As if “dead week” was terrible enough, “the most wonderful time of the year” sometimes signals another dreaded adversary: the flu.
Though many are aware that flu season is approaching, many students differ on their views about preventing it with the vaccine.
Some are unsure about how necessary it really is.
When surveying students about whether they thought the flu vaccination was effective, many replied to the yes-or-no question with, “I don’t know.”
Lisa Bowman, head of auxiliary services, said the Center for Disease Control and Prevention (CDC) recommends a flu vaccine as the best method for preventing the flu.
Freshman nursing major Alison Stoner agreed.
“My dad is a doctor, so statistically I know numbers [of flu cases] have dropped [since the vaccine came out]. It is kind of controversial because [the vaccines and the virus] are fighting each other, and they keep having to get stronger.”
According to Bowman, the Student Health Services at ORU offers the flu vaccination to students for $25, and although they have not sold many flu vaccines, they treated about 30 cases of the flu in the 2010- 11 school year.
Generally, students believe the flu vaccination is worth getting, but for college students, it isn’t necessary.
“The flu vaccine is effective, in my experience, but college students or young adults really don’t need it,” said sophomore John Weiand. “Our immune system is at its strongest. It’s better reserved for children and the elderly, as well as other at-risk groups.”
Some may argue that getting a vaccine of any kind when the immune system is weak is not a good idea.
When the vaccine is administered, a weakened form of the virus is injected into the body for the immune system to fight against.
However, sophomore Brooke Carson, who currently is battling six different ailments due to a weak immune system, still decided to receive the flu vaccine.
“I’d rather still have the faith that [the vaccine] will work,” Carson said. “It’s a risk, but it’s just better that I did it.”

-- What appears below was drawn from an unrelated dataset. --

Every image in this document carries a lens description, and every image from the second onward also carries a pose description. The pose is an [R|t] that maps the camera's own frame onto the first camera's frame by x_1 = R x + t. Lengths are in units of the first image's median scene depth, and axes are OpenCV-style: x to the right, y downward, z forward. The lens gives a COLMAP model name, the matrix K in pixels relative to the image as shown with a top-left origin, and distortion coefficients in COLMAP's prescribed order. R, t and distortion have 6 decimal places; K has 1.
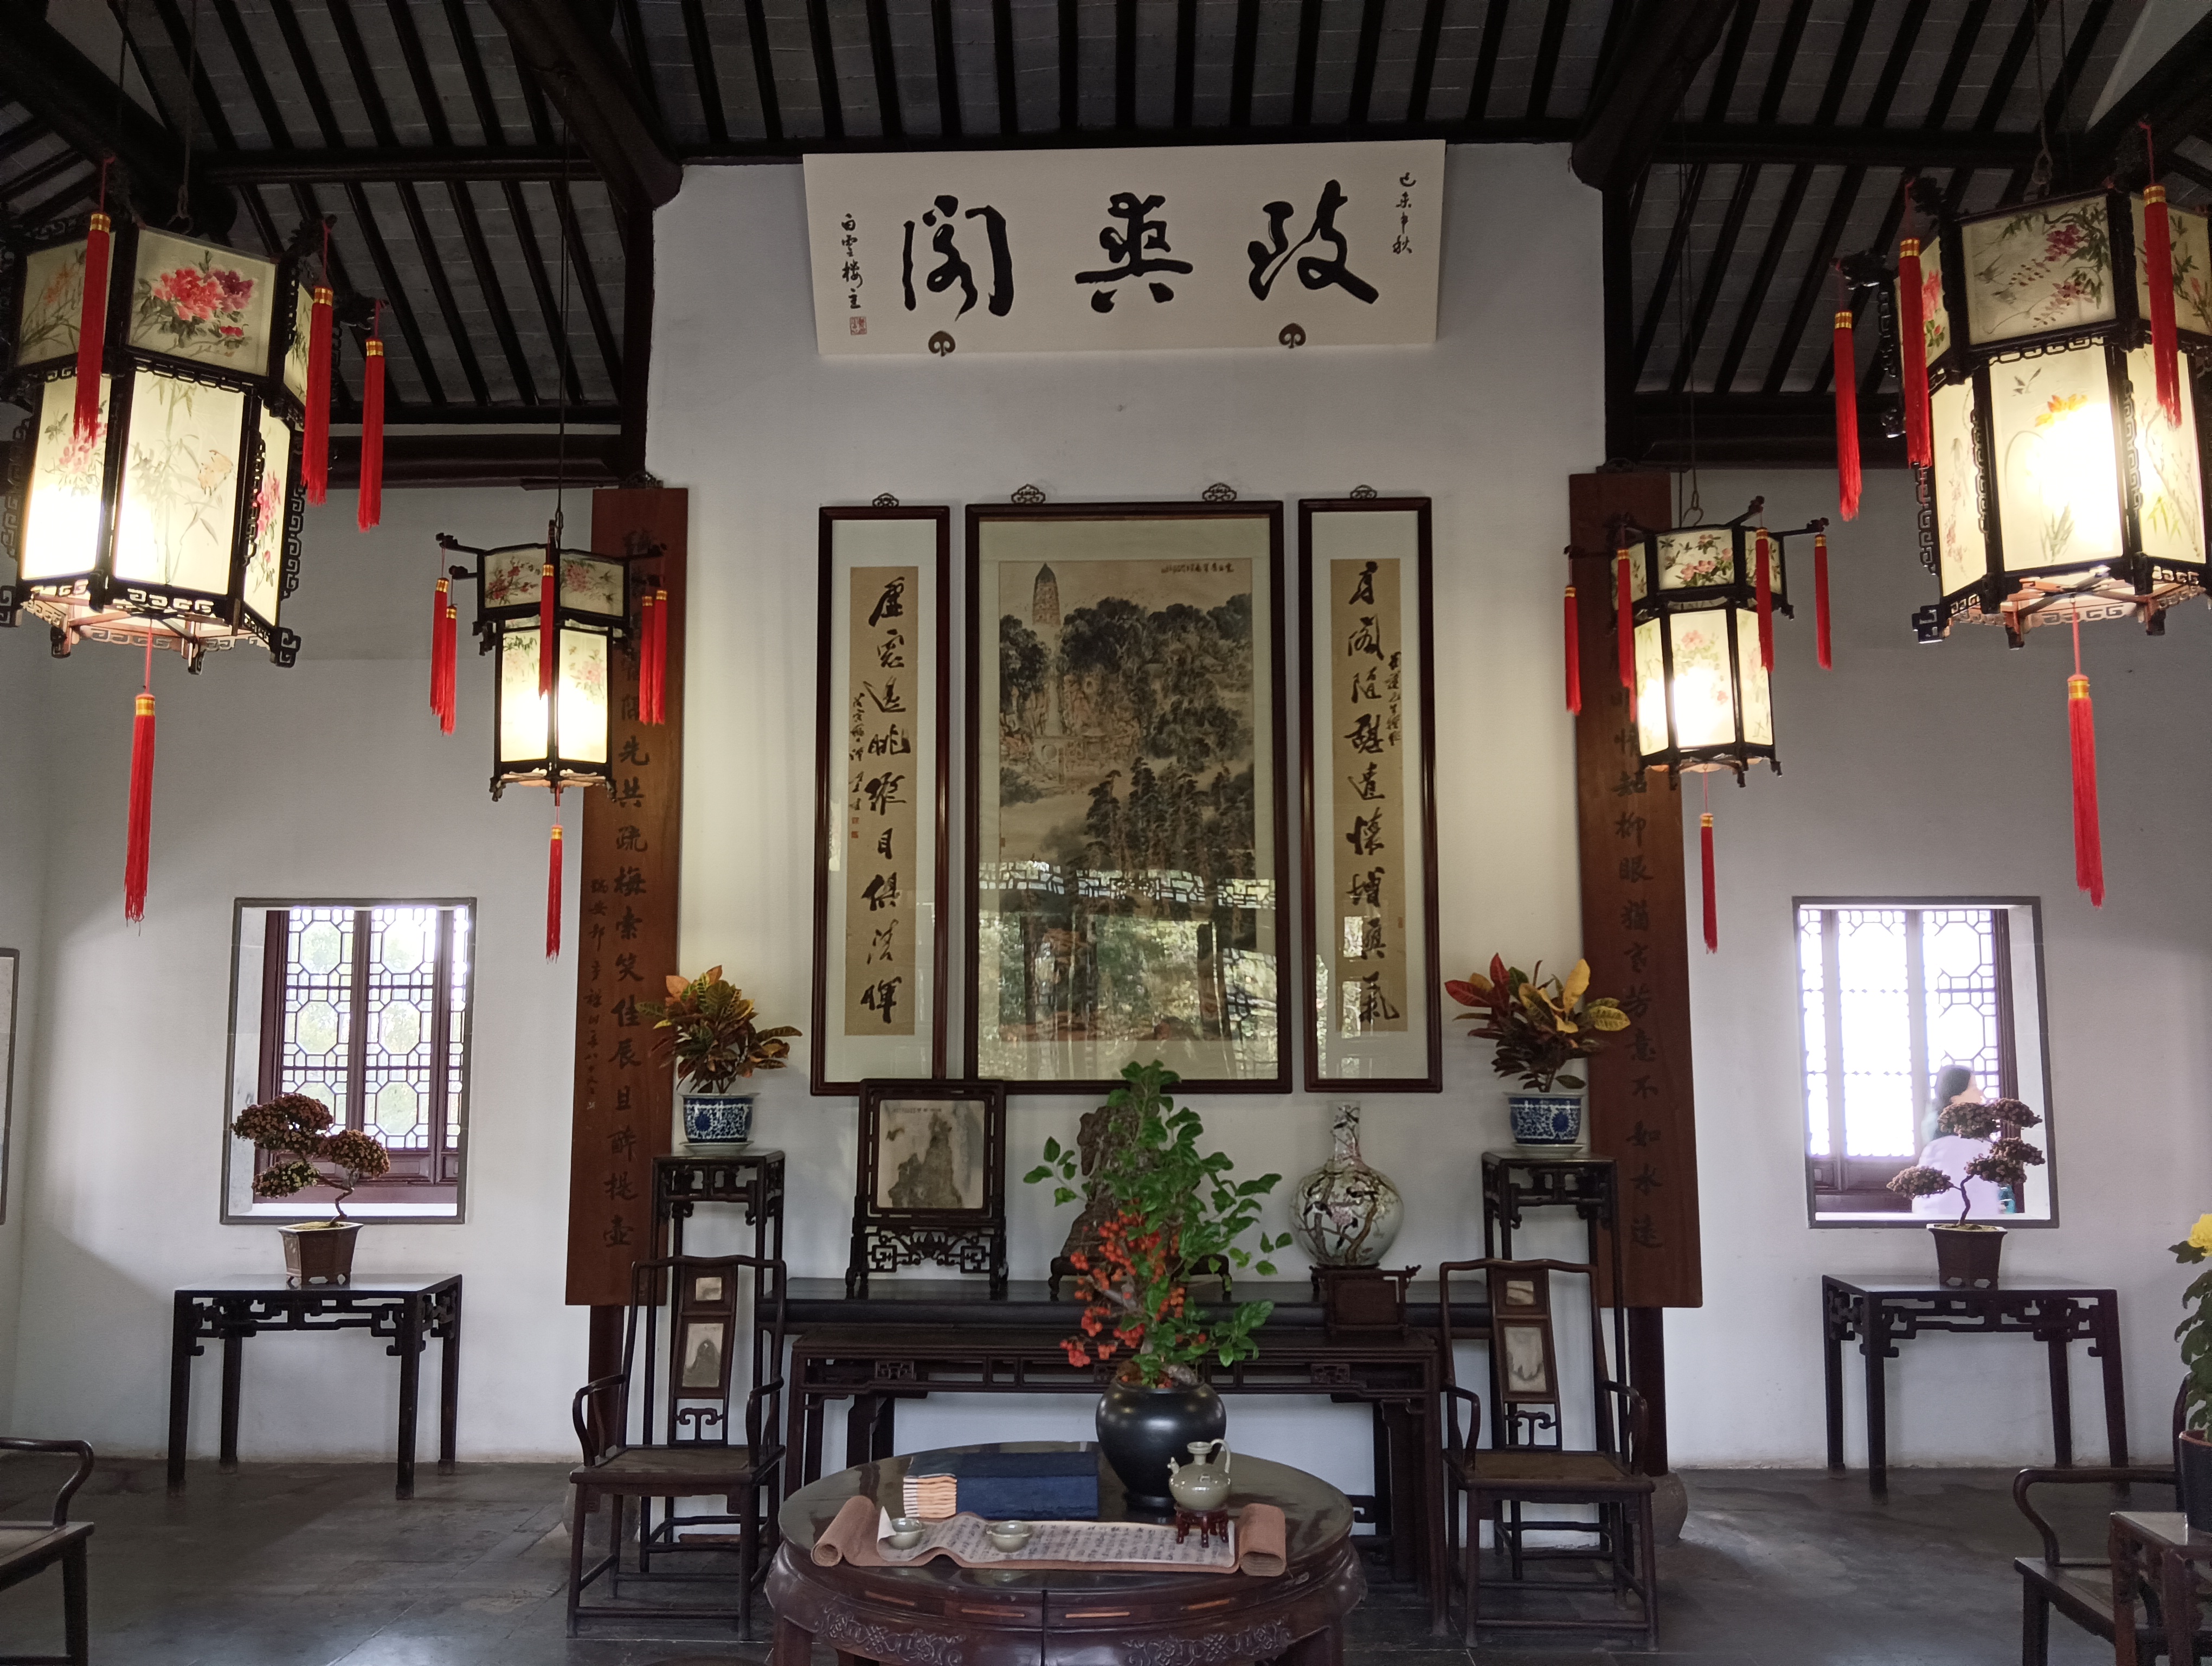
lens RADIAL K [[1812.8, 0, 1099.7], [0, 1812.8, 831.2], [0, 0, 1]] dist [0.099053, -0.210604]
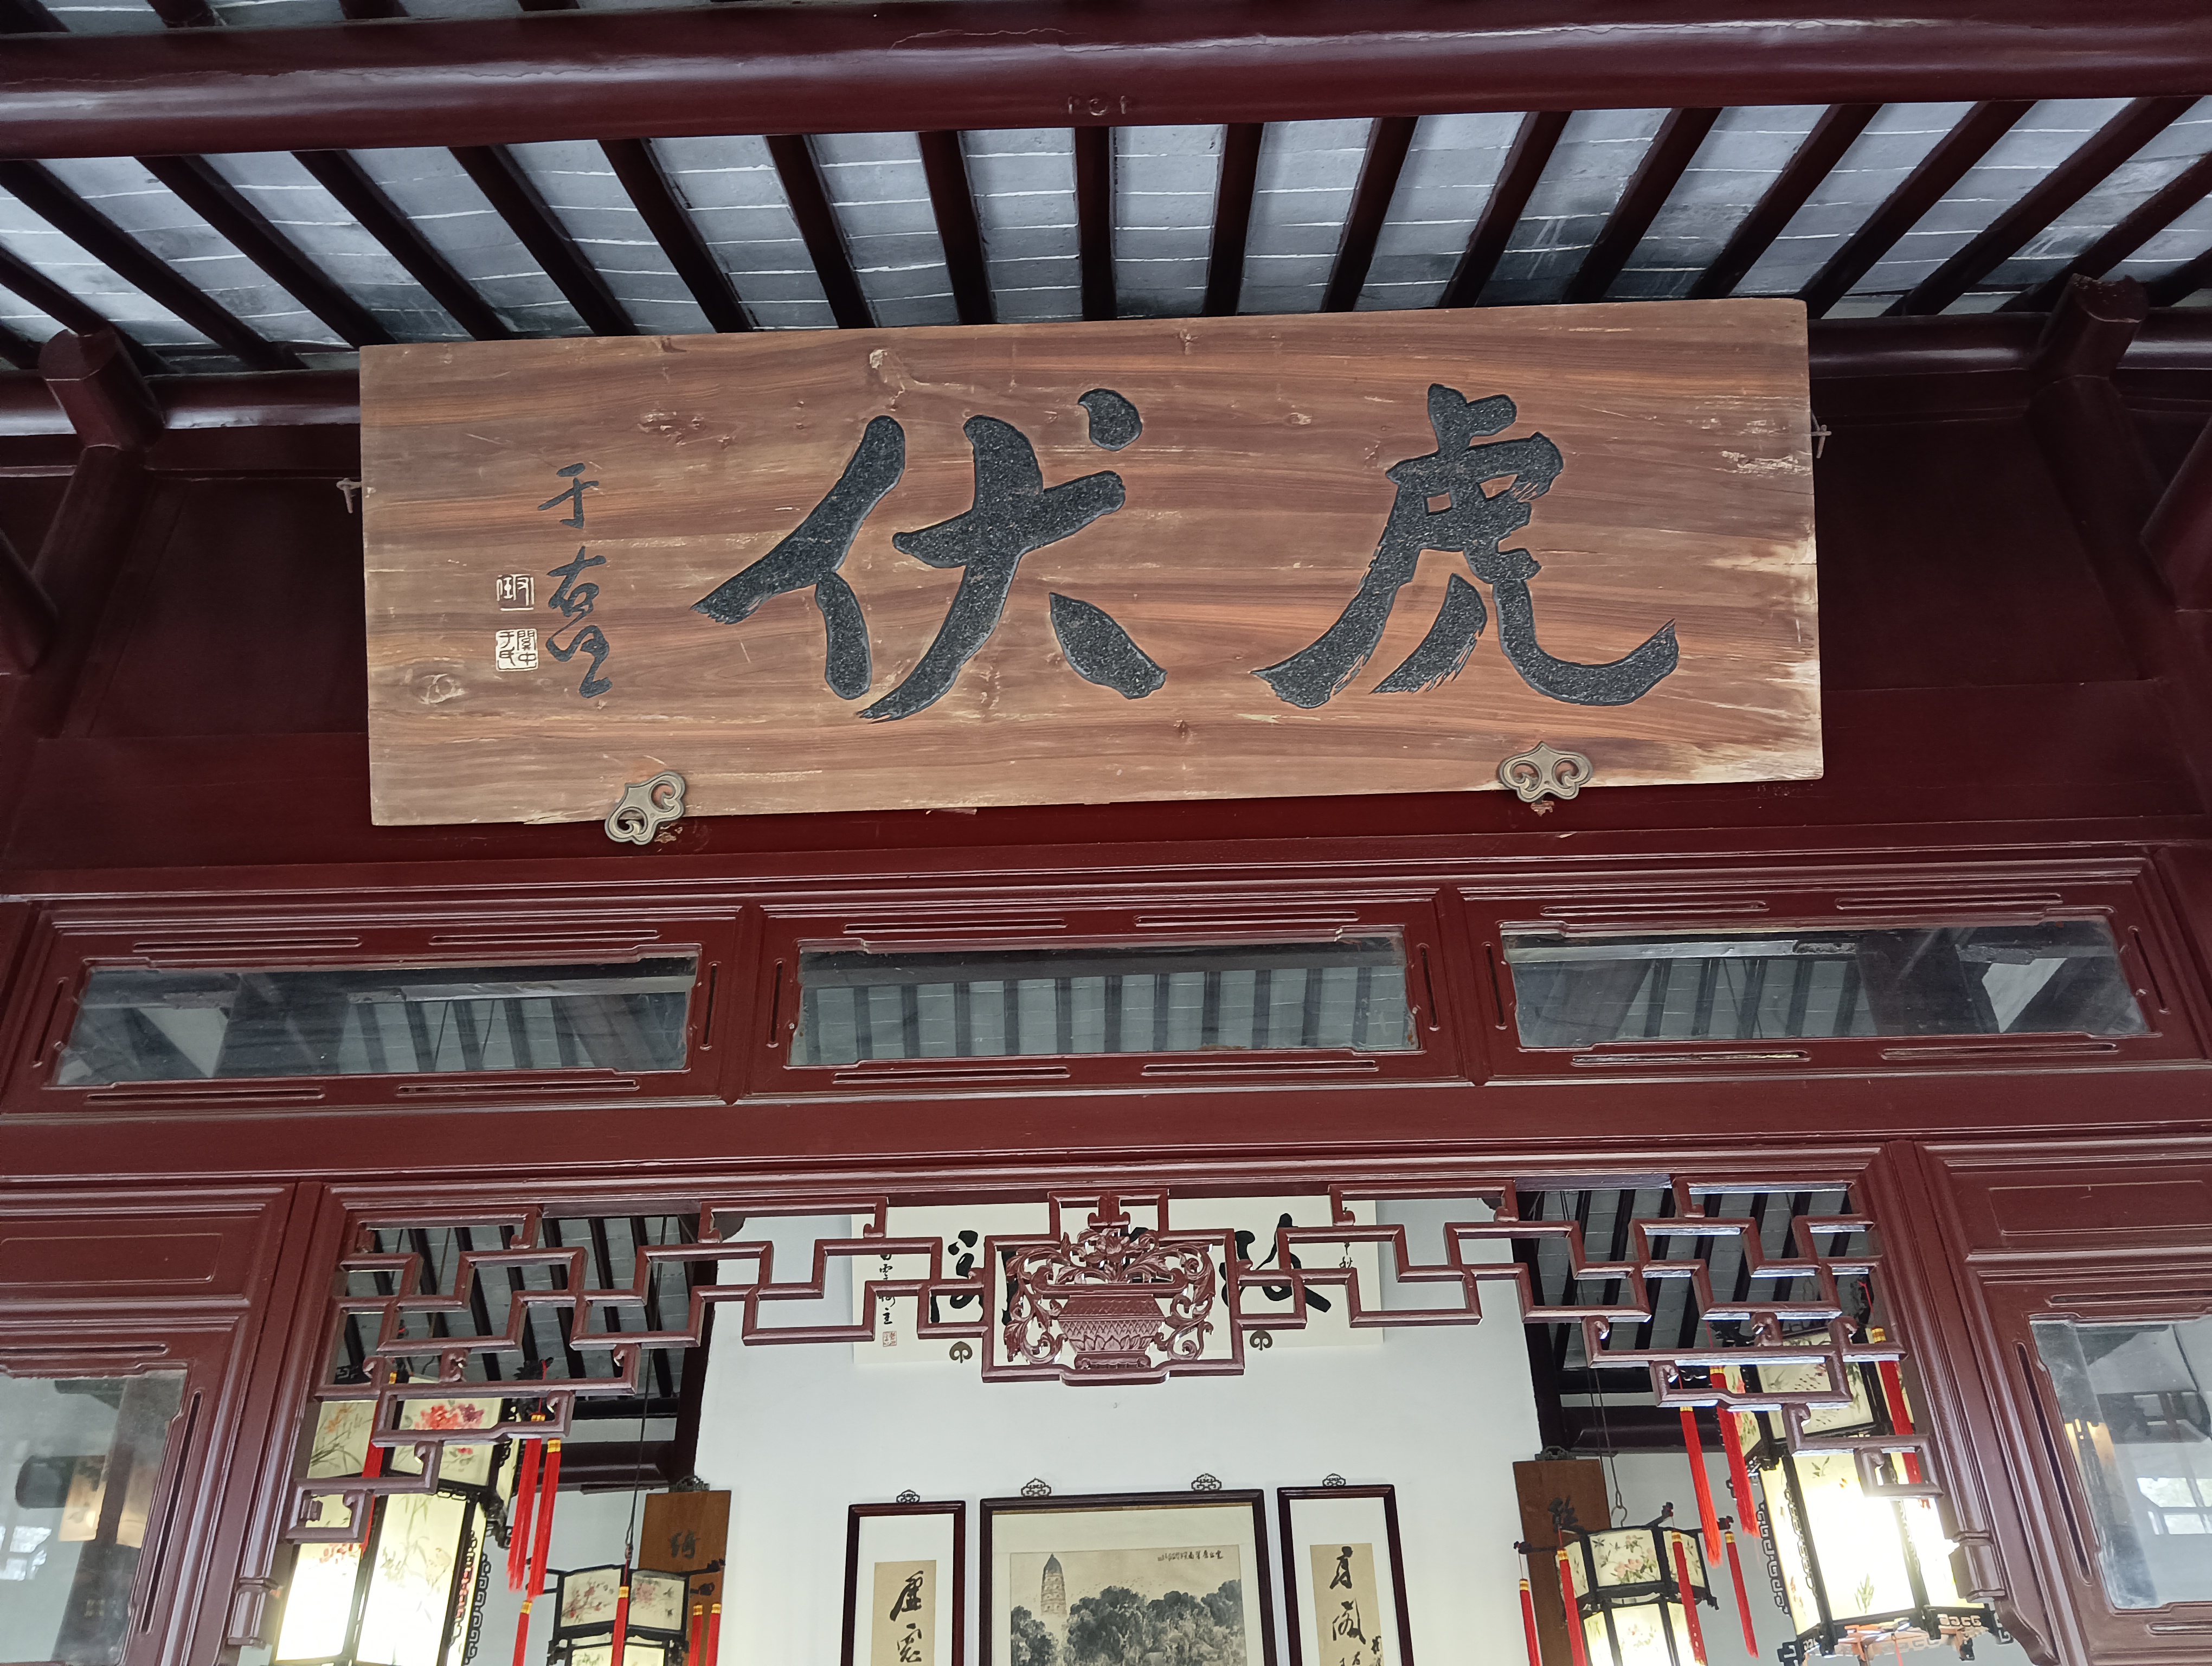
lens RADIAL K [[1812.8, 0, 1099.7], [0, 1812.8, 831.2], [0, 0, 1]] dist [0.099053, -0.210604]
pose [[0.999566, -0.013864, 0.025980, -0.024092], [0.024227, 0.888684, -0.457881, -0.027851], [-0.016740, 0.458311, 0.888634, -0.189752]]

The flu vaccine is offered at Student Health Services, located on the first floor of EMR dormitory.
It is open Monday through Friday from 8 a.m. until 11:30 a.m., and 12:30 until 4:30 p.m.
They accept cash, checks, Eagle Bucks, and credit/debit cards, or you can bill it to your student account. Students need to bring their identification to receive the vaccine.
Although there is speculation about the usefulness of a flu vaccine, there are other basic ways to keep from getting sick during the dreaded finals week when students need to be in optimum health.
Students should wash their hands frequently, cover their cough or sneeze with a tissue and avoid close contact with sick people.
Be well and be merry, because no one wants to be sick during finals week, or even worse, during Christmas.